== Requirement ==
Beneath this line are the data; copy exactly the part of them that opens with the line containing "χ<sub>2n</sub>(c<sub>0</sub>)) = I<sub>2n</sub>. (161)" and closes with the line containing "rank (M, N) = 2n, M𝒥M<sup>T</sup>", and only that part.

== Data supplied ==
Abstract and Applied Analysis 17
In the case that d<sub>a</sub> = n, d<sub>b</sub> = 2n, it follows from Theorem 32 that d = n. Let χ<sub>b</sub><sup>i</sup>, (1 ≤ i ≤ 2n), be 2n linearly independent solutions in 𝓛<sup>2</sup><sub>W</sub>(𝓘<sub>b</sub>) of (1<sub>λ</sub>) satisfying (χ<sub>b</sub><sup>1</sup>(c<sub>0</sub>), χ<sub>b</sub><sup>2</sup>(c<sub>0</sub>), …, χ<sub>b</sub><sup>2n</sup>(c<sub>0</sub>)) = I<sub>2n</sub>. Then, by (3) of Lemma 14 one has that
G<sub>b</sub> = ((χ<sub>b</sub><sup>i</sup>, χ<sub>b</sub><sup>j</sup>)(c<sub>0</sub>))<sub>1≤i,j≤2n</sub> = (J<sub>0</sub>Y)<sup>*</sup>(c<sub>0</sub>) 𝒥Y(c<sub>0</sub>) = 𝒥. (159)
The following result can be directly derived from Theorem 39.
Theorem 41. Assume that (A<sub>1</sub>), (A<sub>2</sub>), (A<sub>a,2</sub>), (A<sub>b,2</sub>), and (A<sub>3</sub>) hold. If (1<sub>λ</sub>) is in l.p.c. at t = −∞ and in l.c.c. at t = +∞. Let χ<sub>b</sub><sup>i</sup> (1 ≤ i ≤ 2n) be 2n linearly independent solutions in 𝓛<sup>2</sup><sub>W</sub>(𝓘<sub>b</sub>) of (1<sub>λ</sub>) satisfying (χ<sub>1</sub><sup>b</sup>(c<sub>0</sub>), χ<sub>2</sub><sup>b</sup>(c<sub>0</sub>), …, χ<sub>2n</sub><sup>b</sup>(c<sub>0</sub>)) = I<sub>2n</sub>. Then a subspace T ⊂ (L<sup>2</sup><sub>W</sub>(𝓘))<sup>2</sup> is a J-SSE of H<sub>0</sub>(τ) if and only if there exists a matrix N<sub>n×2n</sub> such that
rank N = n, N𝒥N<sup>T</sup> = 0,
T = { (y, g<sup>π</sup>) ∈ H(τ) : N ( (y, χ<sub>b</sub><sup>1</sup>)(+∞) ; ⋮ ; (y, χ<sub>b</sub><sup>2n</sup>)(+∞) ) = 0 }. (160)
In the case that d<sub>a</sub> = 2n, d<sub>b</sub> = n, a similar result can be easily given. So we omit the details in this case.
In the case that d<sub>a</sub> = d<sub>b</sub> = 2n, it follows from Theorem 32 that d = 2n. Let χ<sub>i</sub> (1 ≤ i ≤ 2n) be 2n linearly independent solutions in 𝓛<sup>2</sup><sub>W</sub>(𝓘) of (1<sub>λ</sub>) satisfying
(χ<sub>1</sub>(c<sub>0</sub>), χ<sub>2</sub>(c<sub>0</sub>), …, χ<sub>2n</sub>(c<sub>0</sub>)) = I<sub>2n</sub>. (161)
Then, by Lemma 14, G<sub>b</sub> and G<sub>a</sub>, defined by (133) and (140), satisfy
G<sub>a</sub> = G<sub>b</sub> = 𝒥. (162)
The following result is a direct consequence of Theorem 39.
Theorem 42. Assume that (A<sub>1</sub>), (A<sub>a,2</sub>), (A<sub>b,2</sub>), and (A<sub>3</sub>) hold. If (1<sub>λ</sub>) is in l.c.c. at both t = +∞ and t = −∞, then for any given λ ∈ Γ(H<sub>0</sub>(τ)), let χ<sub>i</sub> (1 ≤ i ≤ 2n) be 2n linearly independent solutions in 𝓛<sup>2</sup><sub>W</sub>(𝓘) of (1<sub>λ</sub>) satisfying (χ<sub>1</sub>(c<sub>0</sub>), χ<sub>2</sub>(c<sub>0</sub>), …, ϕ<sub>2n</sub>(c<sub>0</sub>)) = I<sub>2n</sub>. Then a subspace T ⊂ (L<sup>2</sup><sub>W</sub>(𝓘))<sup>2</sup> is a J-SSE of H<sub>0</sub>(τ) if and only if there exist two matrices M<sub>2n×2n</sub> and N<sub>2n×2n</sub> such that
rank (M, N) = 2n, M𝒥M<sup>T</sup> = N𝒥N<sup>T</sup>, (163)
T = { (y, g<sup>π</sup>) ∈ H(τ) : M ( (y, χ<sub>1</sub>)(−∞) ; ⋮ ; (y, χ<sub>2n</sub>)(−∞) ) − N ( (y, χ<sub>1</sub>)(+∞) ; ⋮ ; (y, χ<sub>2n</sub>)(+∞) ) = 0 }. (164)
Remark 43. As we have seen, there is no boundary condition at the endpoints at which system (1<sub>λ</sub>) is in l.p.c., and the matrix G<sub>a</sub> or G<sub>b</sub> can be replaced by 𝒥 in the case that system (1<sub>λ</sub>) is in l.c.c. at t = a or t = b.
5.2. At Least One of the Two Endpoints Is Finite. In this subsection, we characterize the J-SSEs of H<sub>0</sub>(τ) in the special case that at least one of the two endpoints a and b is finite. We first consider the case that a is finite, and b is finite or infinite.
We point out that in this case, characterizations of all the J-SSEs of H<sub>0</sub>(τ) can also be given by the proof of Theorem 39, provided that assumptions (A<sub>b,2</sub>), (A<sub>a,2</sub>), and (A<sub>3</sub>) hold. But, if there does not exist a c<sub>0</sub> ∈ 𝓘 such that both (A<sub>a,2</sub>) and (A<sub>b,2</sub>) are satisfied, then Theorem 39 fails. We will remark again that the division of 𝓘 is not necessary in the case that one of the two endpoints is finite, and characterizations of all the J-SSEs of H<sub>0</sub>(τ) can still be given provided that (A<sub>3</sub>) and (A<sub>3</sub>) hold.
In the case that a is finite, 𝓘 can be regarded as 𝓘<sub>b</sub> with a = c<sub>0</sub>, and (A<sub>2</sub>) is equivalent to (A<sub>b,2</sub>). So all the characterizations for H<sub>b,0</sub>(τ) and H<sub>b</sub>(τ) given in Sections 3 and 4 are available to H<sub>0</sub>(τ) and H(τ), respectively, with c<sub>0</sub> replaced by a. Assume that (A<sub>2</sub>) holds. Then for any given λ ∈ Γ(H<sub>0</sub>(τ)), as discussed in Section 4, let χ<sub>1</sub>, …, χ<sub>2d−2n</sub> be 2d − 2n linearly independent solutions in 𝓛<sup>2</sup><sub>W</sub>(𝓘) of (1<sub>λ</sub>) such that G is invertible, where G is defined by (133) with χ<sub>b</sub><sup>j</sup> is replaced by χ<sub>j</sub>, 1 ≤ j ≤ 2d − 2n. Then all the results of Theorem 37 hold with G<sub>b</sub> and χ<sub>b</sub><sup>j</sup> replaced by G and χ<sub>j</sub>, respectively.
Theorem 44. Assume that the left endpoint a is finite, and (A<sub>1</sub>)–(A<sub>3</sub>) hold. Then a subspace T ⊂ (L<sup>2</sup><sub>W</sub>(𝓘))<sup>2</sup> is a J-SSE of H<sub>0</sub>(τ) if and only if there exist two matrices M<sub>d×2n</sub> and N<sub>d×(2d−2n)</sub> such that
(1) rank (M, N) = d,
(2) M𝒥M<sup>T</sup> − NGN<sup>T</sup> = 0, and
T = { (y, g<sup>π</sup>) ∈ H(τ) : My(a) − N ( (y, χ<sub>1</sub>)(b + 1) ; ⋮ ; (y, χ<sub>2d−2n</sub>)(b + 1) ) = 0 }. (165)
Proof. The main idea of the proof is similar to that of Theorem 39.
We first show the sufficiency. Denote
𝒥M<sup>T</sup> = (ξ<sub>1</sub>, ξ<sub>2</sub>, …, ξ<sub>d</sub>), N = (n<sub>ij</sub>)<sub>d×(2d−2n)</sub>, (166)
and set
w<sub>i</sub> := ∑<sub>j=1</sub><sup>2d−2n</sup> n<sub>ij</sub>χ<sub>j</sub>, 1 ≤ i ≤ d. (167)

== Task output ==
(χ<sub>1</sub>(c<sub>0</sub>), χ<sub>2</sub>(c<sub>0</sub>), …, χ<sub>2n</sub>(c<sub>0</sub>)) = I<sub>2n</sub>. (161)
Then, by Lemma 14, G<sub>b</sub> and G<sub>a</sub>, defined by (133) and (140), satisfy
G<sub>a</sub> = G<sub>b</sub> = 𝒥. (162)
The following result is a direct consequence of Theorem 39.
Theorem 42. Assume that (A<sub>1</sub>), (A<sub>a,2</sub>), (A<sub>b,2</sub>), and (A<sub>3</sub>) hold. If (1<sub>λ</sub>) is in l.c.c. at both t = +∞ and t = −∞, then for any given λ ∈ Γ(H<sub>0</sub>(τ)), let χ<sub>i</sub> (1 ≤ i ≤ 2n) be 2n linearly independent solutions in 𝓛<sup>2</sup><sub>W</sub>(𝓘) of (1<sub>λ</sub>) satisfying (χ<sub>1</sub>(c<sub>0</sub>), χ<sub>2</sub>(c<sub>0</sub>), …, ϕ<sub>2n</sub>(c<sub>0</sub>)) = I<sub>2n</sub>. Then a subspace T ⊂ (L<sup>2</sup><sub>W</sub>(𝓘))<sup>2</sup> is a J-SSE of H<sub>0</sub>(τ) if and only if there exist two matrices M<sub>2n×2n</sub> and N<sub>2n×2n</sub> such that
rank (M, N) = 2n, M𝒥M<sup>T</sup> = N𝒥N<sup>T</sup>, (163)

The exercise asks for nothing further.